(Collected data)
- - - - - - -

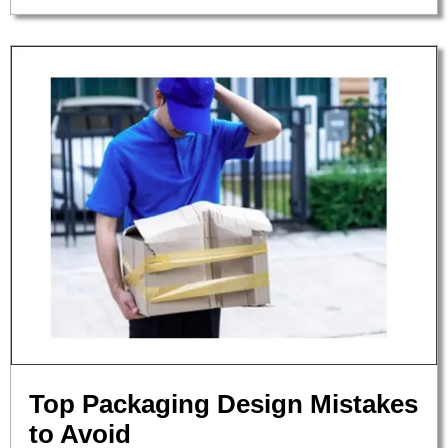
Top Packaging Design Mistakes
to Avoid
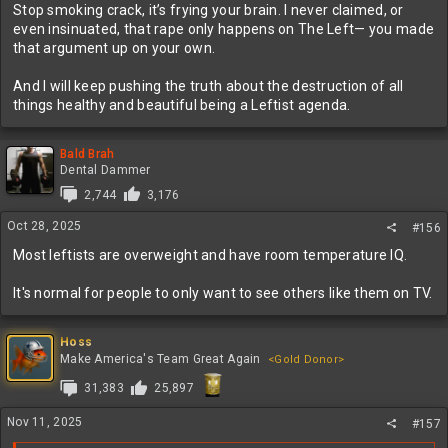
Stop smoking crack, it’s frying your brain. I never claimed, or
even insinuated, that rape only happens on The Left— you made
that argument up on your own.
And I will keep pushing the truth about the destruction of all
things healthy and beautiful being a Leftist agenda.
Bald Brah
Dental Dammer
2,744
3,176
Oct 28, 2025
#156
Most leftists are overweight and have room temperature IQ.
It's normal for people to only want to see others like them on TV.
Hoss
Make America's Team Great Again
<Gold Donor>
31,383
25,897
Nov 11, 2025
#157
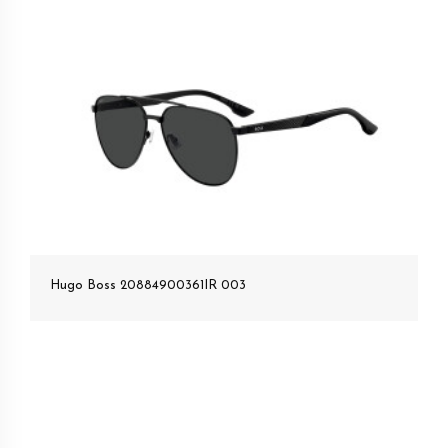
Hugo Boss 20884900361IR 003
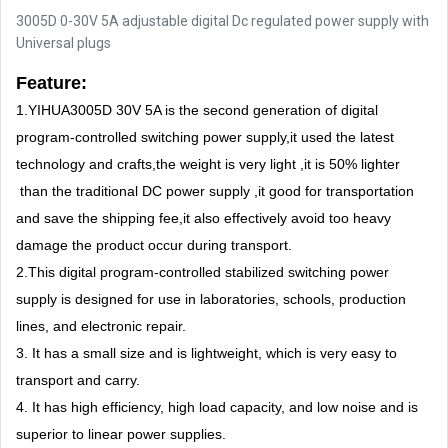
3005D 0-30V 5A adjustable digital Dc regulated power supply with
Universal plugs
Feature:
1.YIHUA3005D 30V 5A is the second generation of digital
program-controlled switching power supply,it used the latest
technology and crafts,the weight is very light ,it is 50% lighter
than the traditional DC power supply ,it good for transportation
and save the shipping fee,it also effectively avoid too heavy
damage the product occur during transport.
2.This digital program-controlled stabilized switching power
supply is designed for use in laboratories, schools, production
lines, and electronic repair.
3. It has a small size and is lightweight, which is very easy to
transport and carry.
4. It has high efficiency, high load capacity, and low noise and is
superior to linear power supplies.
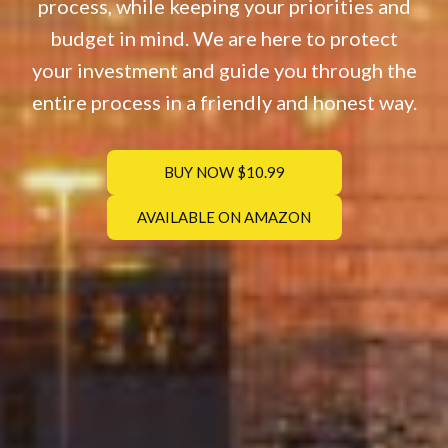
process, while keeping your priorities and
budget in mind. We are here to protect
your investment and guide you through the
entire process in a friendly and honest way.
BUY NOW $10.99
AVAILABLE ON AMAZON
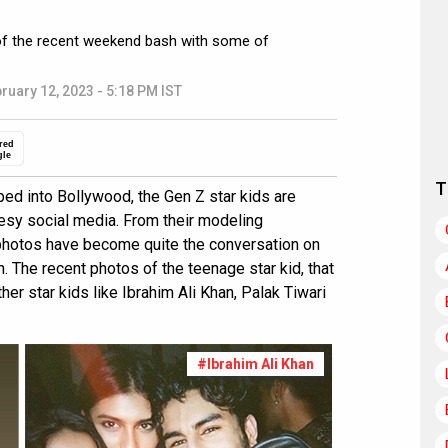
of the recent weekend bash with some of
ruary 12, 2023 - 5:18 PM IST
red
gle
T
ed into Bollywood, the Gen Z star kids are
esy social media. From their modeling
r photos have become quite the conversation on
The recent photos of the teenage star kid, that
er star kids like Ibrahim Ali Khan, Palak Tiwari
#Ibrahim Ali Khan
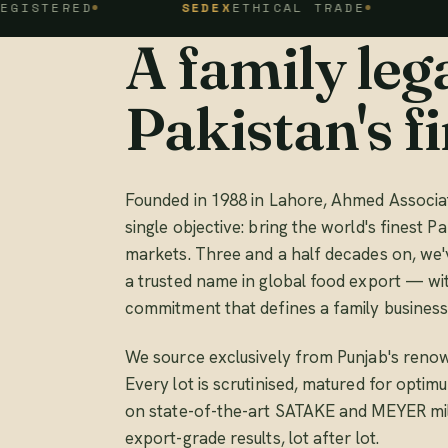
ED
SEDEX
ETHICAL TRADE
FSSC 2
A family lega
Pakistan's fi
Founded in 1988 in Lahore, Ahmed Associat
single objective: bring the world's finest Pa
markets. Three and a half decades on, we'
a trusted name in global food export — wi
commitment that defines a family business
We source exclusively from Punjab's renow
Every lot is scrutinised, matured for opti
on state-of-the-art SATAKE and MEYER mill
export-grade results, lot after lot.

- - - - - - -

Problem statement: Only the lines from the one that contains "of the recent weekend bash with some of" through the last line of the records may appear in the answer, retyped exactly and with no pictures.

Task output:
of the recent weekend bash with some of
ruary 12, 2023 - 5:18 PM IST
red
gle
T
ed into Bollywood, the Gen Z star kids are
esy social media. From their modeling
r photos have become quite the conversation on
The recent photos of the teenage star kid, that
er star kids like Ibrahim Ali Khan, Palak Tiwari
#Ibrahim Ali Khan
ED
SEDEX
ETHICAL TRADE
FSSC 2
A family lega
Pakistan's fi
Founded in 1988 in Lahore, Ahmed Associat
single objective: bring the world's finest Pa
markets. Three and a half decades on, we'
a trusted name in global food export — wi
commitment that defines a family business
We source exclusively from Punjab's renow
Every lot is scrutinised, matured for opti
on state-of-the-art SATAKE and MEYER mill
export-grade results, lot after lot.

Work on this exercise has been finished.